Leave out the pictures, then output the lines of the records below from the first through the one containing "consumo de ração.".
** Opening EXTRACTED MATERIAL block **
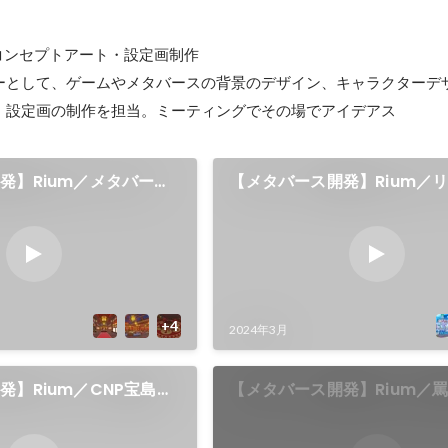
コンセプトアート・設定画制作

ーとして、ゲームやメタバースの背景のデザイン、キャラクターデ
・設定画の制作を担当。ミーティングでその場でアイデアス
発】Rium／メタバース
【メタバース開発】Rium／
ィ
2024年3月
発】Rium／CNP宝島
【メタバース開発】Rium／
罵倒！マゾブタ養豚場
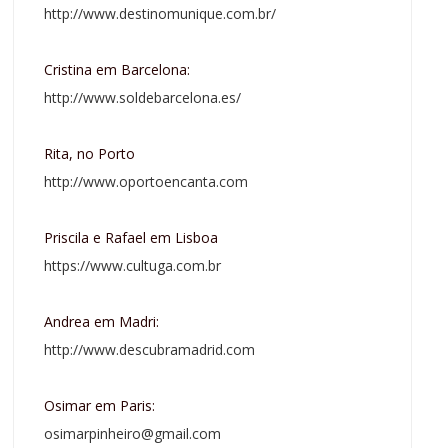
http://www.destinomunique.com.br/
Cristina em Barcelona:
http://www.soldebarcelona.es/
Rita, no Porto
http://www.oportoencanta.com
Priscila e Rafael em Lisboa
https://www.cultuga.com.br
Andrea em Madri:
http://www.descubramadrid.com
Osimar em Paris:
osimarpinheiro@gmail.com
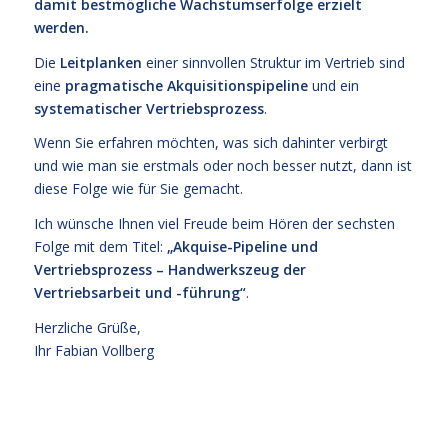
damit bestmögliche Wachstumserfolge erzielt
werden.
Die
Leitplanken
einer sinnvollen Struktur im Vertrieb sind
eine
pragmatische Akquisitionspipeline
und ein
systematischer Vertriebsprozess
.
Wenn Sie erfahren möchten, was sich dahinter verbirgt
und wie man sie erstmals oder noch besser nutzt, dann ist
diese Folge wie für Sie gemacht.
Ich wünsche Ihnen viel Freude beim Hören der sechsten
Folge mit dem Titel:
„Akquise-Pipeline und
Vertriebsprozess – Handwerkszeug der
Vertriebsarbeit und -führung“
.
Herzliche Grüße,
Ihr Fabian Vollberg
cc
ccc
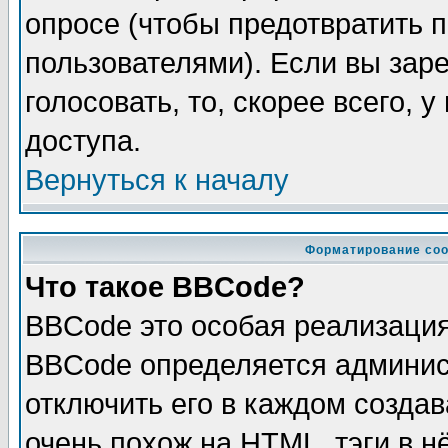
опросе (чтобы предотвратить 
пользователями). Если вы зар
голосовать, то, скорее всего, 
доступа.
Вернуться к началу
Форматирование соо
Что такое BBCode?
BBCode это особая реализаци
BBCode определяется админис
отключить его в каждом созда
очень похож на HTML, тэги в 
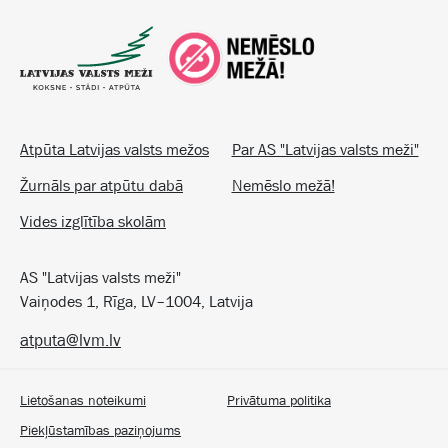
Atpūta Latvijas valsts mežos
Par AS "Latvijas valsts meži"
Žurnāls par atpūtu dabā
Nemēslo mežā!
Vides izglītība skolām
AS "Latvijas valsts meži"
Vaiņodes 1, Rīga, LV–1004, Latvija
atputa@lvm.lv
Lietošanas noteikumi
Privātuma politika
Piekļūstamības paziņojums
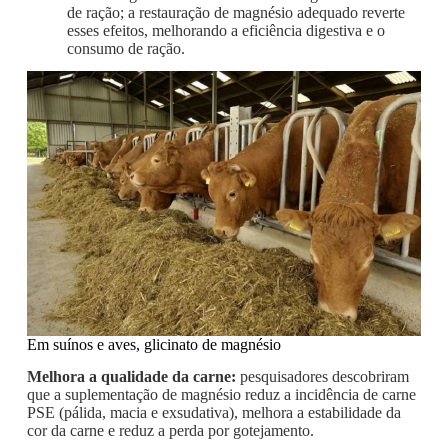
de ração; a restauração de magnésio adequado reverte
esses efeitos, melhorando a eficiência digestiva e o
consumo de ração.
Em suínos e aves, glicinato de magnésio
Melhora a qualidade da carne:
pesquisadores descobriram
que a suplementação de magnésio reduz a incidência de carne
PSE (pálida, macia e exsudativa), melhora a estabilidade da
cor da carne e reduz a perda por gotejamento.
** Closing EXTRACTED MATERIAL block **
**RESPONSE TO THIS TASK**
コンセプトアート・設定画制作

ーとして、ゲームやメタバースの背景のデザイン、キャラクターデ
・設定画の制作を担当。ミーティングでその場でアイデアス
発】Rium／メタバース
【メタバース開発】Rium／
ィ
2024年3月
発】Rium／CNP宝島
【メタバース開発】Rium／
罵倒！マゾブタ養豚場
http://www.destinomunique.com.br/
Cristina em Barcelona:
http://www.soldebarcelona.es/
Rita, no Porto
http://www.oportoencanta.com
Priscila e Rafael em Lisboa
https://www.cultuga.com.br
Andrea em Madri:
http://www.descubramadrid.com
Osimar em Paris:
osimarpinheiro@gmail.com
damit bestmögliche Wachstumserfolge erzielt
werden.
Die
Leitplanken
einer sinnvollen Struktur im Vertrieb sind
eine
pragmatische Akquisitionspipeline
und ein
systematischer Vertriebsprozess
.
Wenn Sie erfahren möchten, was sich dahinter verbirgt
und wie man sie erstmals oder noch besser nutzt, dann ist
diese Folge wie für Sie gemacht.
Ich wünsche Ihnen viel Freude beim Hören der sechsten
Folge mit dem Titel:
„Akquise-Pipeline und
Vertriebsprozess – Handwerkszeug der
Vertriebsarbeit und -führung“
.
Herzliche Grüße,
Ihr Fabian Vollberg
cc
ccc
опросе (чтобы предотвратить 
пользователями). Если вы зар
голосовать, то, скорее всего, 
доступа.
Вернуться к началу
Форматирование соо
Что такое BBCode?
BBCode это особая реализаци
BBCode определяется админис
отключить его в каждом созда
очень похож на HTML, тэги в 
Atpūta Latvijas valsts mežos
Par AS "Latvijas valsts meži"
Žurnāls par atpūtu dabā
Nemēslo mežā!
Vides izglītība skolām
AS "Latvijas valsts meži"
Vaiņodes 1, Rīga, LV–1004, Latvija
atputa@lvm.lv
Lietošanas noteikumi
Privātuma politika
Piekļūstamības paziņojums
de ração; a restauração de magnésio adequado reverte
esses efeitos, melhorando a eficiência digestiva e o
consumo de ração.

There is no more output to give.